The Law Center is functioning at a modest but effective level. ROA is pursuing efforts to obtain private or public funding and to identify public and private entities willing to sustain this effort in order to expand this service to fuller capacity. This is especially needed following potential cuts to the National Committee of Employer Support of the Guard and Reserve (ESGR).
As part of the SMLC and under CAPT Wright, the Law Center maintains the “Law Review” data base and indices containing over 700 articles on USERRA and SCRA issues (available at www.roa.org/law_review_archive). On a monthly basis CAPT Wright receives about 500 calls from concerned servicemembers, families and attorneys. On a monthly basis for the past several months about 80 percent of the calls were about USERRA.
The Law Center’s services include:
- Counseling: Review cases, and advise individuals and their lawyers as to lawfulness of actions taken against deployed Active and Reserve Component members.
- Referral: Provide names of attorneys within a region that have successfully taken up USERRA, SCRA and other military-related issues.
- Promote: Publish articles encouraging law firms and lawyers to represent servicemembers in USERRA, SCRA and other military-related cases.
- Advise: File amicus curiae, “friend of the court” briefs on servicemember protection cases.
- Educate: Quarterly seminars to educate attorneys a better understanding of USERRA, SCRA and other military-related issues.

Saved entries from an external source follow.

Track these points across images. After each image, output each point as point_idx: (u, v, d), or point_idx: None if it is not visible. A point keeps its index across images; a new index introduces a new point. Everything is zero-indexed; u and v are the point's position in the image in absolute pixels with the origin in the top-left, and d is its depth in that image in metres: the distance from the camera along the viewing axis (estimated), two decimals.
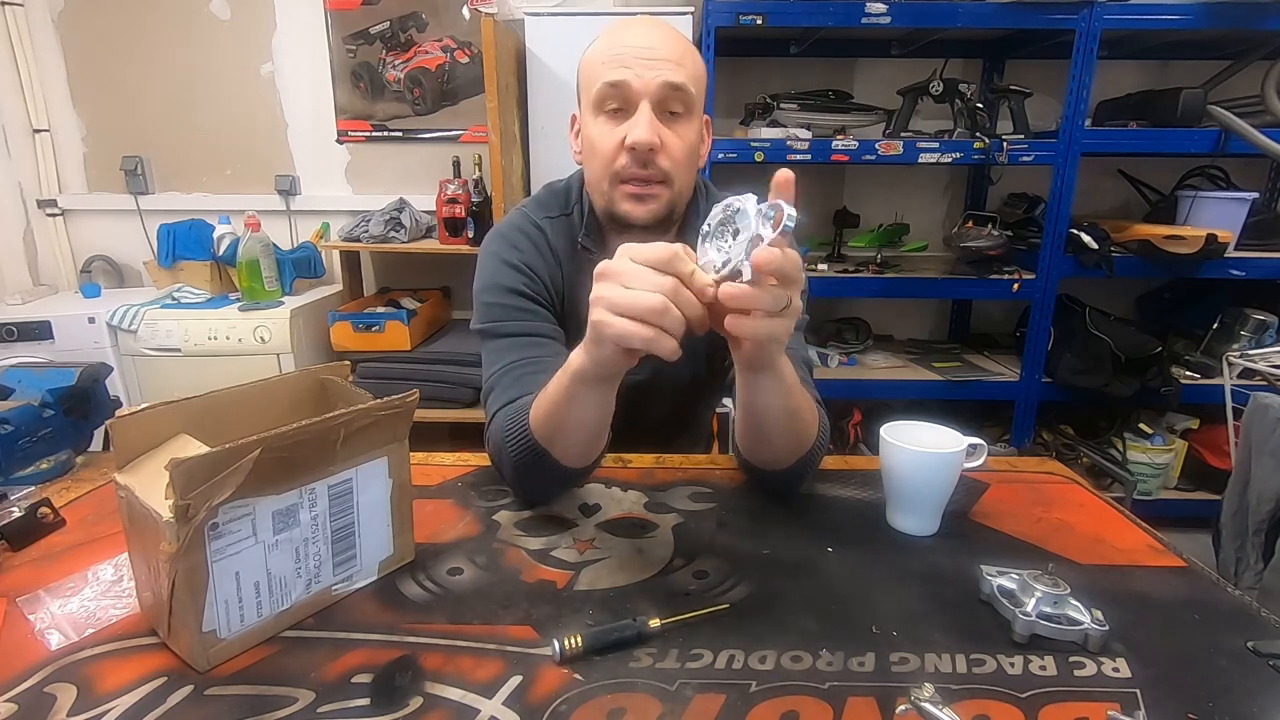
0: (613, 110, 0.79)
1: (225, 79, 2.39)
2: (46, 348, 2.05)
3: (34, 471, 0.85)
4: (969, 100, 2.03)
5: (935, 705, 0.49)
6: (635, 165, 0.78)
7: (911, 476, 0.74)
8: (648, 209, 0.80)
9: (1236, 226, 2.02)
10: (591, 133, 0.81)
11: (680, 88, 0.77)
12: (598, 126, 0.80)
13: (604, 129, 0.79)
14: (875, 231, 2.38)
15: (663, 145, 0.77)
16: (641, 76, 0.76)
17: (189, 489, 0.49)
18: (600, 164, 0.80)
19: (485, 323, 0.86)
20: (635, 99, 0.77)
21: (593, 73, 0.80)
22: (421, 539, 0.71)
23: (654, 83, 0.76)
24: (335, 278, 2.47)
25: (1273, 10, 1.83)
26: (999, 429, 2.31)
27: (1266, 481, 1.39)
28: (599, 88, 0.78)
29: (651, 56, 0.77)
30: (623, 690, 0.52)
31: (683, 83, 0.77)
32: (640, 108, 0.76)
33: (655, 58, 0.77)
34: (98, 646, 0.56)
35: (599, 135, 0.80)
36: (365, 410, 0.59)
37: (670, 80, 0.76)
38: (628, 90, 0.77)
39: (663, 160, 0.78)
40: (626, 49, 0.77)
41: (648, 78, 0.76)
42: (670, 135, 0.78)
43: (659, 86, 0.76)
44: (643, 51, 0.77)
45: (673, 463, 0.92)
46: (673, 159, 0.79)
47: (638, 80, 0.76)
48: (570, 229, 0.90)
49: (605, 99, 0.78)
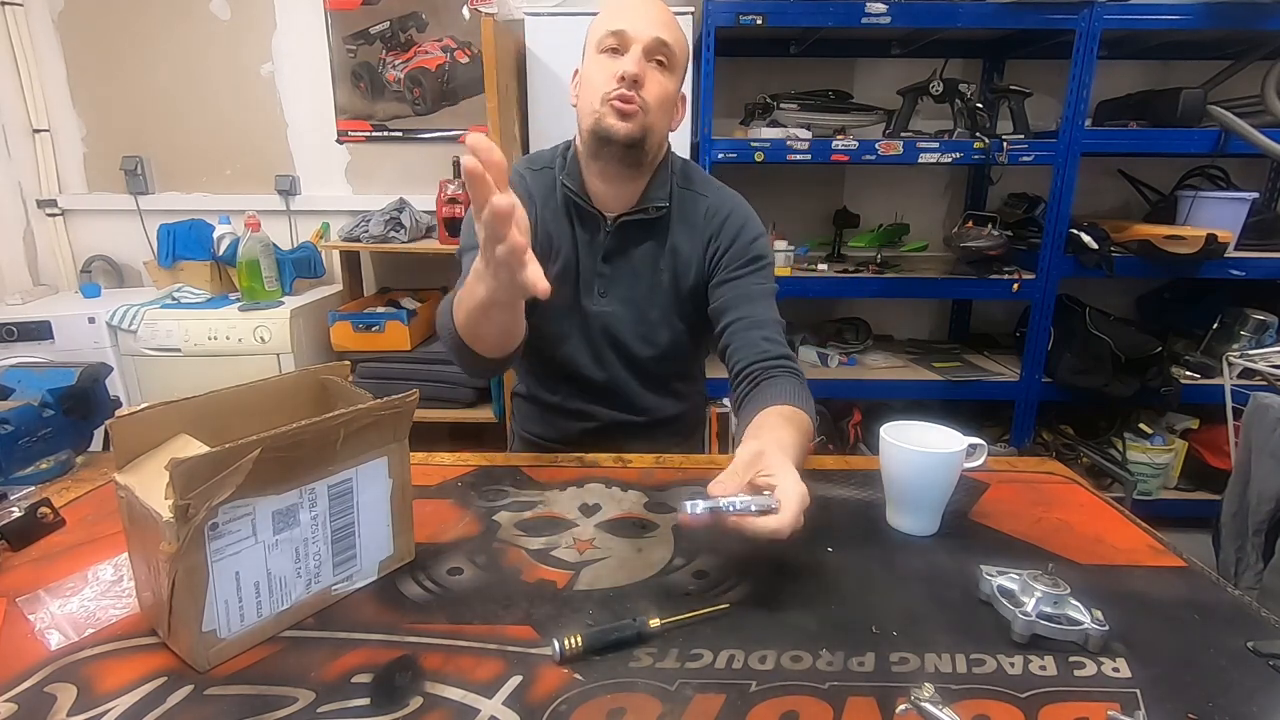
0: (610, 50, 0.93)
1: (225, 79, 2.39)
2: (46, 348, 2.04)
3: (34, 471, 0.85)
4: (969, 100, 2.03)
5: (935, 705, 0.49)
6: (624, 88, 0.91)
7: (911, 476, 0.74)
8: (626, 126, 0.92)
9: (1236, 226, 2.02)
10: (590, 69, 0.95)
11: (667, 44, 0.93)
12: (596, 63, 0.94)
13: (601, 63, 0.93)
14: (875, 231, 2.38)
15: (645, 81, 0.92)
16: (637, 26, 0.92)
17: (189, 489, 0.49)
18: (593, 90, 0.93)
19: (464, 243, 0.98)
20: (629, 44, 0.92)
21: (597, 24, 0.96)
22: (421, 539, 0.71)
23: (646, 34, 0.92)
24: (335, 278, 2.47)
25: (1273, 10, 1.83)
26: (999, 429, 2.31)
27: (1266, 481, 1.39)
28: (601, 34, 0.94)
29: (647, 17, 0.93)
30: (623, 690, 0.52)
31: (670, 41, 0.93)
32: (632, 49, 0.92)
33: (650, 19, 0.93)
34: (98, 646, 0.56)
35: (596, 68, 0.94)
36: (365, 410, 0.59)
37: (660, 36, 0.92)
38: (624, 36, 0.92)
39: (644, 93, 0.92)
40: (627, 7, 0.95)
41: (642, 27, 0.92)
42: (653, 76, 0.93)
43: (650, 38, 0.92)
44: (641, 13, 0.94)
45: (673, 463, 0.92)
46: (652, 95, 0.93)
47: (634, 29, 0.92)
48: (550, 180, 1.04)
49: (605, 41, 0.93)
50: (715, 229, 1.02)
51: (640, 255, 1.03)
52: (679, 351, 1.08)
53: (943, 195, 2.52)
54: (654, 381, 1.09)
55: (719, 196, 1.05)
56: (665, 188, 1.01)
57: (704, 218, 1.03)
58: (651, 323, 1.04)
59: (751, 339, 0.94)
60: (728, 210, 1.03)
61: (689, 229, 1.03)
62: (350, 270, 2.40)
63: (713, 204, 1.04)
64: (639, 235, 1.02)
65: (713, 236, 1.02)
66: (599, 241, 1.02)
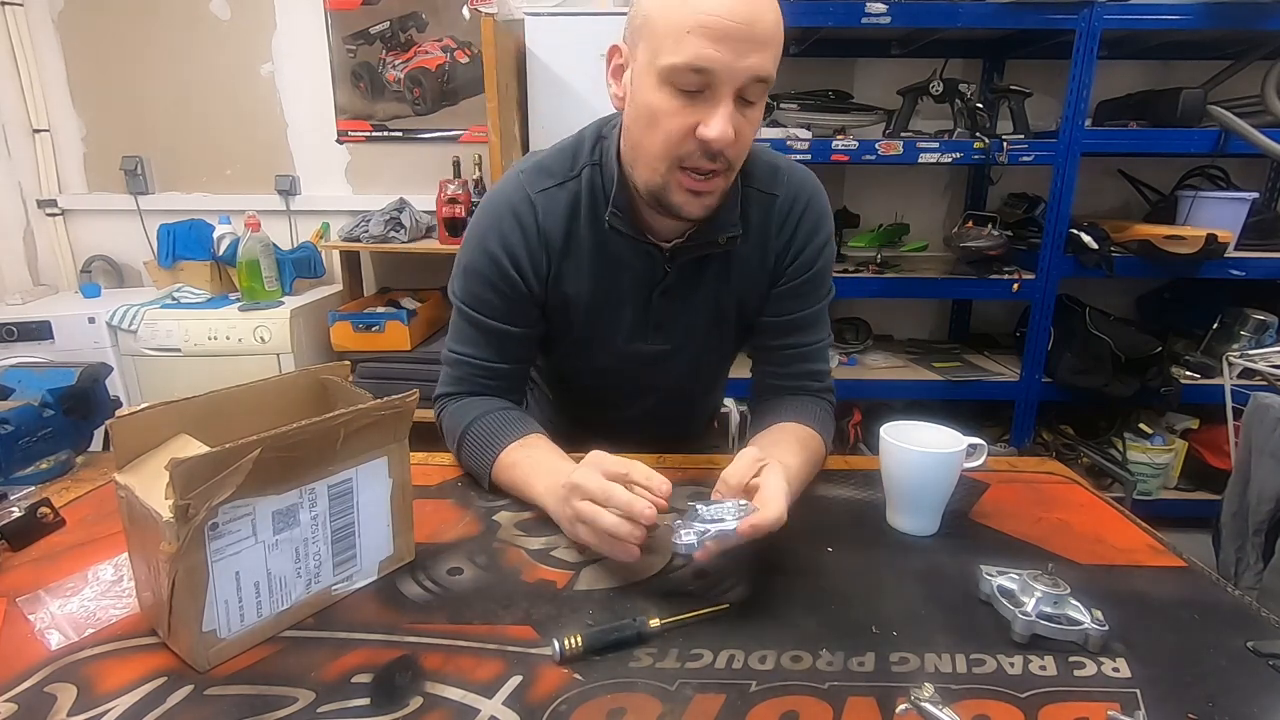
0: (688, 90, 0.68)
1: (225, 79, 2.39)
2: (46, 348, 2.05)
3: (34, 471, 0.84)
4: (969, 100, 2.03)
5: (935, 705, 0.49)
6: (703, 157, 0.71)
7: (911, 476, 0.74)
8: (704, 204, 0.75)
9: (1236, 226, 2.02)
10: (655, 104, 0.70)
11: (766, 80, 0.69)
12: (665, 101, 0.69)
13: (673, 106, 0.69)
14: (875, 231, 2.38)
15: (735, 138, 0.70)
16: (732, 67, 0.66)
17: (189, 489, 0.49)
18: (662, 144, 0.71)
19: (460, 299, 0.88)
20: (718, 86, 0.67)
21: (672, 28, 0.67)
22: (421, 539, 0.71)
23: (744, 74, 0.67)
24: (335, 278, 2.47)
25: (1273, 10, 1.83)
26: (999, 429, 2.31)
27: (1266, 481, 1.38)
28: (679, 62, 0.66)
29: (748, 37, 0.66)
30: (623, 690, 0.52)
31: (770, 73, 0.69)
32: (721, 94, 0.68)
33: (751, 39, 0.66)
34: (98, 646, 0.56)
35: (666, 113, 0.70)
36: (365, 410, 0.59)
37: (760, 75, 0.68)
38: (711, 77, 0.67)
39: (730, 150, 0.71)
40: (722, 15, 0.65)
41: (739, 68, 0.66)
42: (744, 122, 0.71)
43: (748, 77, 0.67)
44: (740, 27, 0.65)
45: (673, 463, 0.92)
46: (740, 149, 0.72)
47: (727, 71, 0.66)
48: (571, 198, 0.83)
49: (683, 77, 0.67)
50: (787, 238, 0.87)
51: (703, 289, 0.87)
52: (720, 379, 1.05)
53: (943, 195, 2.51)
54: (688, 406, 1.05)
55: (788, 189, 0.86)
56: (735, 208, 0.82)
57: (776, 225, 0.86)
58: (708, 361, 0.96)
59: (794, 371, 0.92)
60: (801, 209, 0.86)
61: (761, 244, 0.86)
62: (350, 270, 2.40)
63: (783, 203, 0.86)
64: (702, 267, 0.86)
65: (785, 248, 0.87)
66: (655, 275, 0.85)
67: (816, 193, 0.88)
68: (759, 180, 0.85)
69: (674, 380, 0.97)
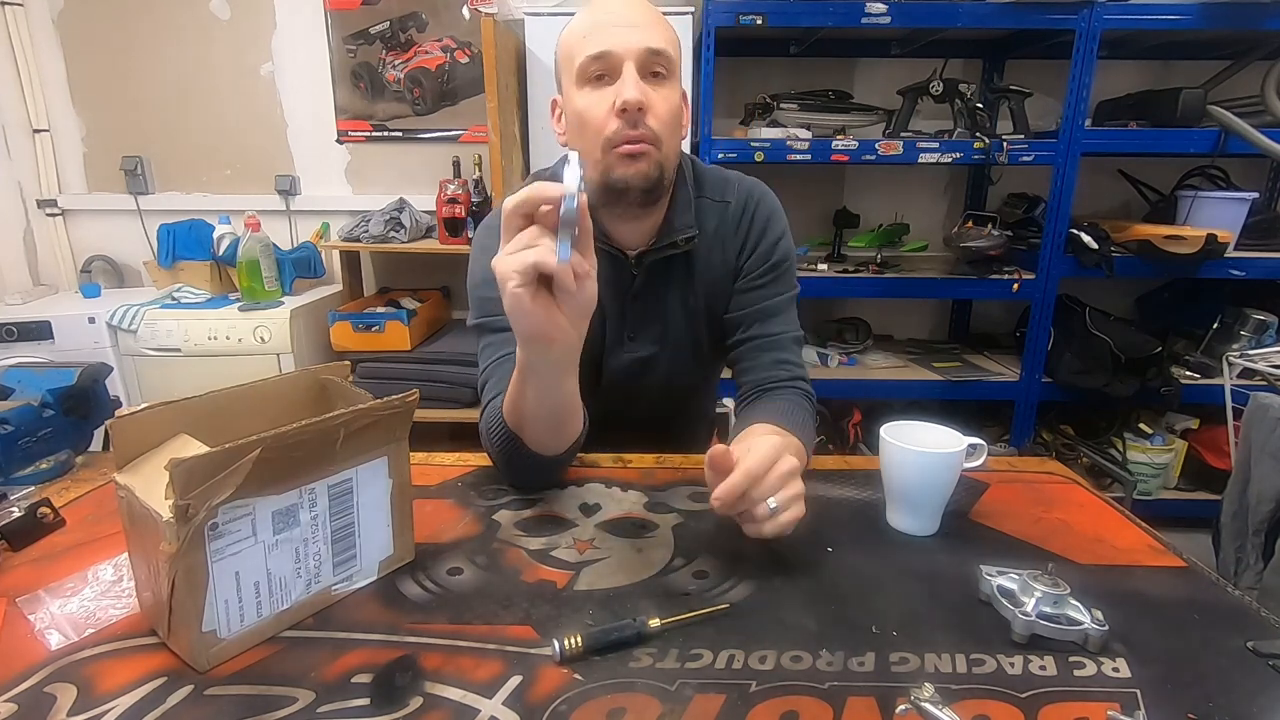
0: (597, 78, 0.81)
1: (225, 79, 2.39)
2: (46, 348, 2.05)
3: (34, 471, 0.84)
4: (969, 100, 2.03)
5: (935, 705, 0.49)
6: (627, 127, 0.80)
7: (911, 476, 0.74)
8: (639, 168, 0.82)
9: (1236, 226, 2.02)
10: (579, 105, 0.82)
11: (660, 52, 0.81)
12: (585, 98, 0.82)
13: (592, 98, 0.81)
14: (875, 231, 2.38)
15: (650, 106, 0.80)
16: (625, 43, 0.79)
17: (189, 489, 0.49)
18: (592, 133, 0.81)
19: (479, 317, 0.91)
20: (619, 64, 0.79)
21: (573, 49, 0.82)
22: (421, 539, 0.71)
23: (636, 47, 0.79)
24: (335, 278, 2.47)
25: (1273, 10, 1.83)
26: (999, 429, 2.31)
27: (1266, 481, 1.39)
28: (582, 60, 0.80)
29: (630, 24, 0.80)
30: (623, 690, 0.52)
31: (663, 47, 0.81)
32: (625, 70, 0.79)
33: (633, 24, 0.80)
34: (98, 646, 0.56)
35: (587, 105, 0.81)
36: (365, 410, 0.59)
37: (651, 45, 0.80)
38: (611, 58, 0.79)
39: (651, 120, 0.80)
40: (604, 21, 0.81)
41: (630, 42, 0.79)
42: (655, 96, 0.81)
43: (641, 51, 0.79)
44: (620, 20, 0.81)
45: (673, 463, 0.92)
46: (660, 119, 0.81)
47: (622, 47, 0.79)
48: None
49: (589, 69, 0.81)
50: (744, 236, 0.95)
51: (672, 289, 0.95)
52: (708, 379, 1.05)
53: (943, 195, 2.52)
54: (674, 408, 1.06)
55: (739, 195, 0.96)
56: (689, 212, 0.92)
57: (732, 227, 0.95)
58: (684, 360, 0.99)
59: (764, 361, 0.93)
60: (752, 210, 0.95)
61: (720, 246, 0.95)
62: (350, 270, 2.40)
63: (734, 209, 0.95)
64: (668, 268, 0.94)
65: (742, 246, 0.95)
66: (624, 281, 0.93)
67: (765, 195, 0.97)
68: (710, 190, 0.96)
69: (658, 384, 1.00)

The Service Members Law Center is available at www.roa.org/Servicemembers_Law_Center.
ROA and REA support HR.2302 to amend title 10, United States Code, to direct the Secretary of the VA to notify Congress of conferences sponsored by the VA.
This bill encourages transparency and oversight which are important aspects of governance. Furthermore it would help to keep Congress apprised of VA’s activities and interest areas.
ROA and REA also support HR.2345 to amend title 38, United States Code, to extend the authorization for the Secretary of the VA to pay a monthly assistance allowance to disabled veterans training or competing for the Paralympic Team and the authorization for the Secretary to provide assistance to the United States Paralympics, Inc.
ROA and REA appreciate the opportunity to submit testimony, and we reiterate our profound gratitude for the progress achieved by this committee such as providing a GI Bill for the 21st Century and advanced funding for the VA.
ROA and REA look forward to working with the Subcommittee on Economic Opportunity and the House Veterans’ Affairs Committee, where we can present solutions to these and other issues, and offer our support. We hope in the future to have an opportunity to discuss these issues in person.
ROA and REA encourage this Committee to utilize the Service Members Law Center and reports, which are both valuable assets, and to share them with your constituents and other Congressional members.
DISCLOSURE OF FEDERAL GRANTS OR CONTRACTS
The Reserve Officers and Reserve Enlisted Associations are member-supported organizations. Neither ROA nor REA have received grants, subgrants, contracts, or subcontracts from the federal government in the past three years. All other activities and services of the associations are accomplished free of any direct Federal funding.